Almost 40% of vehicles fail their test first time, however often this can be easily avoided. New MOT rules introduced last year include new defect types and affect how we maintain our vehicles.
Read this guide to ensure you understand these new rules before you visit the MOT test centre. Doing some simple checks can help your vehicle to pass first time.
The Government website reports the new changes. This includes defects found during the MOT being categorised as one of 3 options:
- Dangerous – FAIL – Do not drive the vehicle until it’s been repaired
- Major – FAIL – Repair immediately
- Minor – PASS – Repair as soon as possible
MOT testers will still give advice about items you need to monitor, these are known as ‘advisories’. Although you will be told to monitor these, the vehicle will still pass the test.
New Items Tested
New items to be tested during the MOT include:
- if tyres are obviously underinflated
- if the brake fluid has been contaminated
- for fluid leaks posing an environmental risk
- brake pad warning lights and if brake pads or discs are missing
- reversing lights on vehicles first used from 1 September 2009
- headlight washers on vehicles first used from 1 September 2009 (if they have them)
- daytime running lights on vehicles first used from 1 March 2018 (most of these vehicles will have their first MOT in 2021 when they’re 3 years old)
There are stricter limits for emissions from diesel cars with a diesel particulate filter (DPF). Check your vehicle handbook to see if this applies to your diesel car.
Your vehicle will get a major fault if the MOT tester:
- can see smoke of any colour coming from the exhaust
- finds evidence that the DPF has been tampered with
The way Diesel car tax is calculated has also been updated, instead of being fixed at £140 per year, VED rates will now be calculated based on the car’s carbon dioxide emissions.
Some vehicles over 40 years old won’t need an MOT
Under the new rules, vehicles won’t need to have an MOT if they’re over 40 years old and have not been substantially changed.

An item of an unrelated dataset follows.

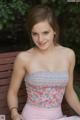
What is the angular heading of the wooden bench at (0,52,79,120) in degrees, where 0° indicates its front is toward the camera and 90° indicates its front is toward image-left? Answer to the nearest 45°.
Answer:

Until now, only vehicles first built before 1960 were exempt from needing an MOT.
If you are unsure of the exact age of your car, it is simple to check the date the vehicle was registered online.
The SMMT suggest using the ‘Minute Or Two’ MOT check.
It reports that around 1.5 million vehicles fail their MOT due to simple things such as faulty bulbs, too little tyre tread, or even empty windscreen washer fluid bottles. It’s possible to avoid most of these issues with a quick check of your car. It only takes a ‘Minute Or Two’!
This is the SMMT official guide:
- Headlights and indicators
Check that all of your car’s lights function properly – headlights, sidelights, rear lights, hazard lights and indicators.
- Brake lights
Press the brake pedal and ask a friend to check that the rear brake lights come on – including any supplementary brake strip light. Alternatively, carefully reverse up to a reflective surface and look behind to see for yourself.
- Number plate
Make sure that the number plate is clean and legible – even a quick wipe with a cloth can make a difference. Moreover, the font and spacing of letters must also comply with legal requirements to be passed.
- Wheels and tyres
Check that wheels and tyres are undamaged. The minimum legal tyre tread depth is 1.6mm – any tyres with less than this will be marked as an MOT ‘fail’.
- Seats and seatbelts
The driver’s seat should adjust forwards and backwards and all seatbelts should be in good, working order. Test movement of the seat and inspect the seatbelt’s full length for damage. Tug sharply on all seatbelts to check that they react as they’re supposed to if you have to brake severely. They can save your life in a crash, but only if they work properly.
Check the view out of the front of the car for damage – any damage larger than 40mm will cause a ‘fail’, as will any damage wider than 10mm in the ‘swept’ area of the windscreen in front of the driver.
- Windscreen wipers
Make sure your wipers are able to keep your windscreen clean – any tears or holes in the wiper rubber can be an MOT fail.
Top up the washer bottle before taking the car in for a test – something as simple as an empty container can cause an MOT fail.
Give a short blast of the horn – if it doesn’t work, your dealer will need to repair or replace it.
- Fuel and engine oil
Make sure your car is filled with enough fuel and engine oil – you can be turned away from the MOT without suitable levels of either.
Remember: You can be fined up to £1,000 for driving a vehicle without a valid MOT.